Entretanto, nos dois séculos posteriores opera-se uma mudança radical na esfera do pensamento, devido, sobretudo, ao avanço técnico promovido pela Revolução Industrial, além da disseminação do pensamento filosófico-histórico-iluminista, o qual nega a ordem vigente, isto é, o “Antigo Regime”, para tornar possível o progresso; grosso modo, trata-se de um reducionismo histórico, pois, submete-se toda uma época a uma única chancela: a aposta no futuro! Nesse caso, a idéia de progresso dos humanistas no Renascimento, isto é, a elaboração de um conceito de “progresso” com vistas aos Antigos, ao passado – daí a procedência do nome: Renascimento! – tende a generalizar-se e a se difundir nos meios científicos, contudo, às avessas, como apontamos há pouco, visto que o conceito de progresso, retrabalhado pós-período renascentista, isto é, durante o Iluminismo, tem vista tão-somente para o futuro. Tal mentalidade dissemina-se nos domínios da história, da filosofia e da economia política, além d’outras áreas do saber, culminando na mentalidade que norteará os ideais da Revolução Francesa - evento capital da história moderna na medida em que assinala o triunfo político e ideológico da idéia de progresso. A definitiva ascensão da burguesia ao poder implica, então, numa nova imagem ou concepção do tempo, pois, a partir desta ocasião, determina-se como norma a substituição da idéia de um tempo cíclico de compreensão da história pela superioridade da idéia de um progresso linear, a qual privilegia, sobremaneira e a todo instante, o moderno.

■ Conjunto de dados ■

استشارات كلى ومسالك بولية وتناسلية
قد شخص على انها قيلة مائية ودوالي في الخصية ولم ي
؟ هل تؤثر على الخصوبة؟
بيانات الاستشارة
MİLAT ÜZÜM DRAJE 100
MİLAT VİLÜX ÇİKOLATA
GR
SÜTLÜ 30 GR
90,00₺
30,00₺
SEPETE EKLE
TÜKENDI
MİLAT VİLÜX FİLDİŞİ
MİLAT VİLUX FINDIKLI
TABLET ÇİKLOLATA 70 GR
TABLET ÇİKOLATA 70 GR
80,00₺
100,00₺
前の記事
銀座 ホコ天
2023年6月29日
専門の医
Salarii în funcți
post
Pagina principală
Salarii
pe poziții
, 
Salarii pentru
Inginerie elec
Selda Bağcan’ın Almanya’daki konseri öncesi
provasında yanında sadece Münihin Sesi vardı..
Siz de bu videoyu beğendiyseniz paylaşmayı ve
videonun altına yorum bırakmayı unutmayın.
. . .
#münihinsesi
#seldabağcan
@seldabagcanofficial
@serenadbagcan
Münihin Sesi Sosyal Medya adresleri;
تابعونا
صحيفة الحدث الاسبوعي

--

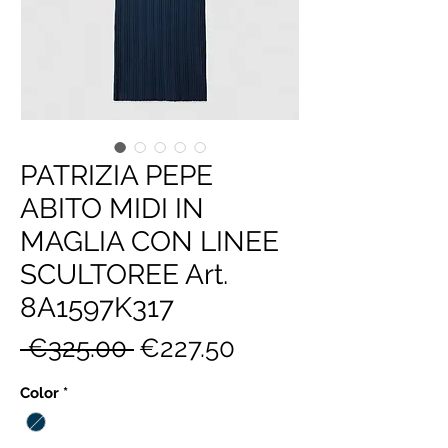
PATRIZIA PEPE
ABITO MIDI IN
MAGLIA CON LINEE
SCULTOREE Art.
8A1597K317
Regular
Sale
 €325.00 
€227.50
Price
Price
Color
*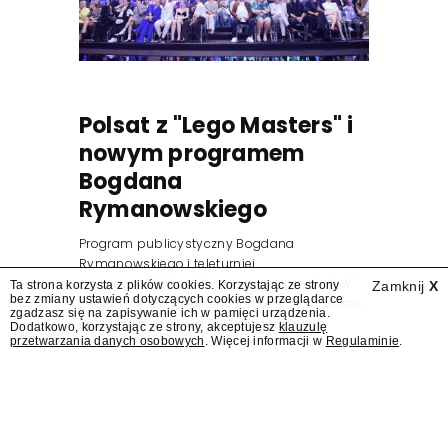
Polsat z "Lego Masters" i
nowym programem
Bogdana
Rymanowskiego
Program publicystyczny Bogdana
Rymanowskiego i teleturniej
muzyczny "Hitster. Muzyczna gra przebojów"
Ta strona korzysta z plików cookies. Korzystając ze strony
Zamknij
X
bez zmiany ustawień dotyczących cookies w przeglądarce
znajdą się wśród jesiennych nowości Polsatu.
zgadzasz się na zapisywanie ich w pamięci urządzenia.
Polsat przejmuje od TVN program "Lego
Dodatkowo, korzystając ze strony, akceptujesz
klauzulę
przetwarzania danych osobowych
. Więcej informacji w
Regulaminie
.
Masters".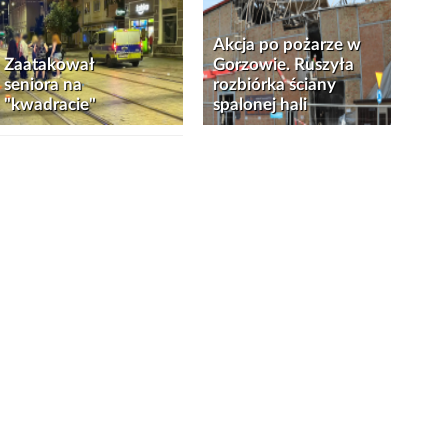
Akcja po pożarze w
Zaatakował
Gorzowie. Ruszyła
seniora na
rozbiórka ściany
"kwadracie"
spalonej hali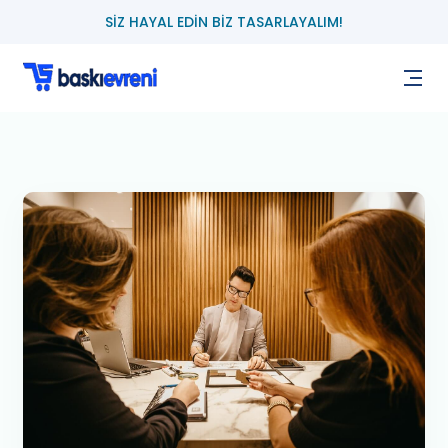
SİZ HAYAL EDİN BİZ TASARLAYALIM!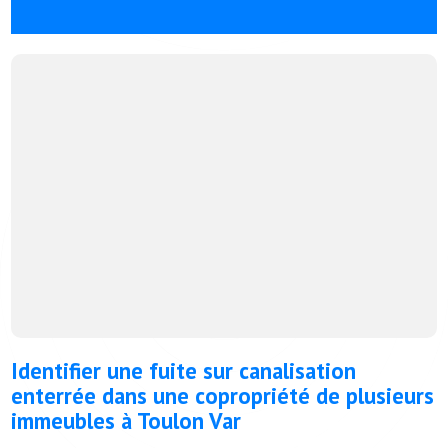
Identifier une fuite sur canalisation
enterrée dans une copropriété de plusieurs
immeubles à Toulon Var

■ Exercício ■
Você pode digitar novamente, sem nenhuma alteração, o trecho inteiro sobre o conceito de progresso? As linhas não têm nenhum papel nesta tarefa.

■ Resposta escrita ■
Entretanto, nos dois séculos posteriores opera-se uma mudança radical na esfera do pensamento, devido, sobretudo, ao avanço técnico promovido pela Revolução Industrial, além da disseminação do pensamento filosófico-histórico-iluminista, o qual nega a ordem vigente, isto é, o “Antigo Regime”, para tornar possível o progresso; grosso modo, trata-se de um reducionismo histórico, pois, submete-se toda uma época a uma única chancela: a aposta no futuro! Nesse caso, a idéia de progresso dos humanistas no Renascimento, isto é, a elaboração de um conceito de “progresso” com vistas aos Antigos, ao passado – daí a procedência do nome: Renascimento! – tende a generalizar-se e a se difundir nos meios científicos, contudo, às avessas, como apontamos há pouco, visto que o conceito de progresso, retrabalhado pós-período renascentista, isto é, durante o Iluminismo, tem vista tão-somente para o futuro. Tal mentalidade dissemina-se nos domínios da história, da filosofia e da economia política, além d’outras áreas do saber, culminando na mentalidade que norteará os ideais da Revolução Francesa - evento capital da história moderna na medida em que assinala o triunfo político e ideológico da idéia de progresso. A definitiva ascensão da burguesia ao poder implica, então, numa nova imagem ou concepção do tempo, pois, a partir desta ocasião, determina-se como norma a substituição da idéia de um tempo cíclico de compreensão da história pela superioridade da idéia de um progresso linear, a qual privilegia, sobremaneira e a todo instante, o moderno.